Secure Java Apps on Linux using MD5 Crypt
An anonymous reader writes "If you are a security developer and need to interface a Java application with the local operating system user registry, what do you do? IBMDeveloperWorks gives you the answer: 'UNIX/Linux PAM (Pluggable Authentication Module)-compatible systems that use authentication based on the GNU MD5 extensions to the crypt() system call. It will describe these extensions and show you a Java implementation of MD5 crypt (using FreeBSD as my UNIX).'"
The article is not promoting the use of MD5, but rather how external Java apps can directly authenticate against existing crypt() -based hashes.
The original crypt() used DES, and GNU later improved it to use MD5. The fact that both of them are outdated and insecure by current standards is not relevant from TFA's point of view.
For years now, Linux systems have stored their passwords into a file "/etc/shadow", which cannot be read by nonroot users. Therefore, in order to get the MD5 strings (which is a requirement for using those MD5 collision weaknesses for anything), you first need root access; but if you have root access, you don't need the passwords anymore, since you can do anything, including creating a new account with userid 0, making it basically an alias for root.
The MD5 method's real advantage is not that MD5 itself was hard to crack; it is that the whole password, as opposed to just the first 8 characters, are significant. The old method snipped the password internally atfer 8th character; the new one doesn't. Or so the article says anyway.
Forget magic.
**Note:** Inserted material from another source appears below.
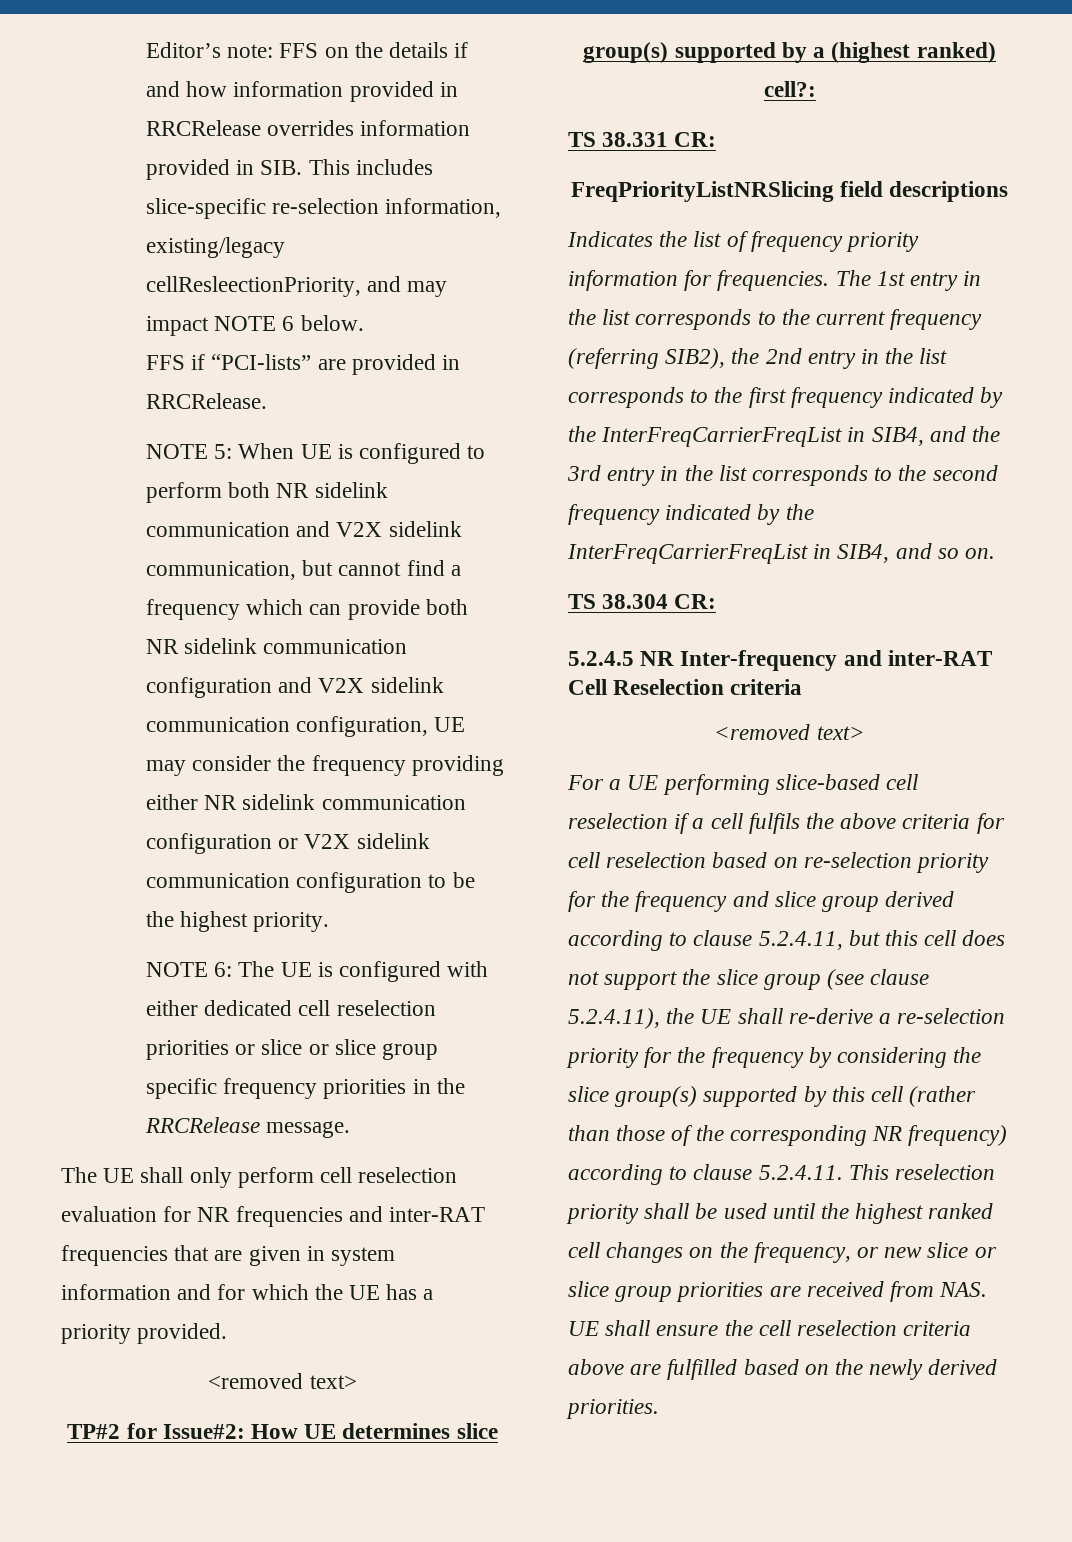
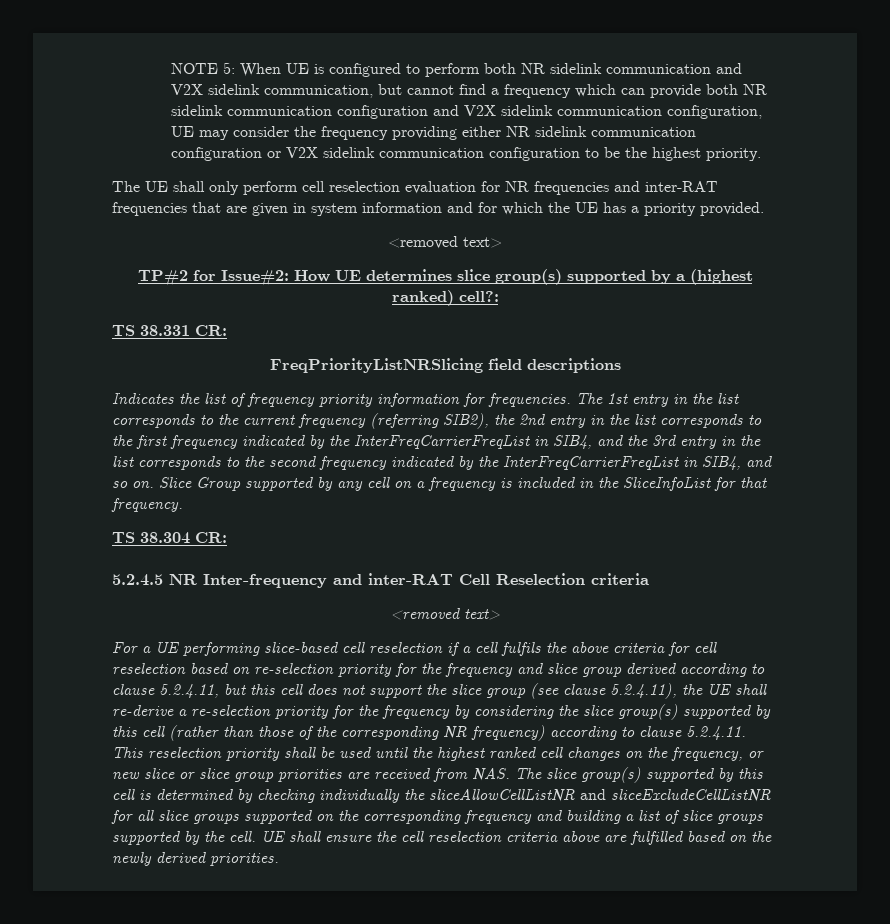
[146,42,469,58] [146,81,458,102] [146,120,471,136] [146,159,433,180] [146,198,502,219] [146,237,286,258] [146,276,448,297] [146,315,364,336] [146,354,461,375] [146,393,268,409] Editor’s note: FFS on the details if and how information provided in RRCRelease overrides information provided in SIB. This includes slice-specific re-selection information, existing/legacy cellResleectionPriority, and may impact NOTE 6 below. // FFS if “PCI-lists” are provided in RRCRelease. // -> (171, 68) none
[146,961,489,982] [146,1000,436,1016] [146,1039,439,1060] [146,1078,465,1099] [145,1117,351,1138] // NOTE 6: The UE is configured with either dedicated cell reselection priorities or slice or slice group specific frequency priorities in the RRCRelease message. -> (762, 154) none
(996, 553) none -> [159,477,767,491] [111,498,183,512] Slice Group supported by any cell on a frequency is included in the SliceInfoList for that frequency.
(988, 1289) none -> [515,767,763,783] [112,788,771,803] [111,810,763,824] [112,831,256,845] The slice group(s) supported by this cell is determined by checking individually the sliceAllowCellListNR and sliceExcludeCellListNR for all slice groups supported on the corresponding frequency and building a list of slice groups supported by the cell.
Any technology distinguishable from divine power is insufficiently advanced.
I don't understand why I would do this rather than just use JAAS (which has been part of the jdk since 1.4).
http://java.sun.com/products/jaas/
This already handles authentication against unix logins, or windows logins, or pretty much anything else!
The article finishes with:
A pure Java implementation of MD5 crypt can provide a simple interface that can be used by Web applications to authenticate against the local UNIX registry.
I have two things to say:
1. If your app server doesn't support authentication against local OS users (and this is what you want) get a new one.
2. It is big and clever to write your own authentication system for web apps in 2006.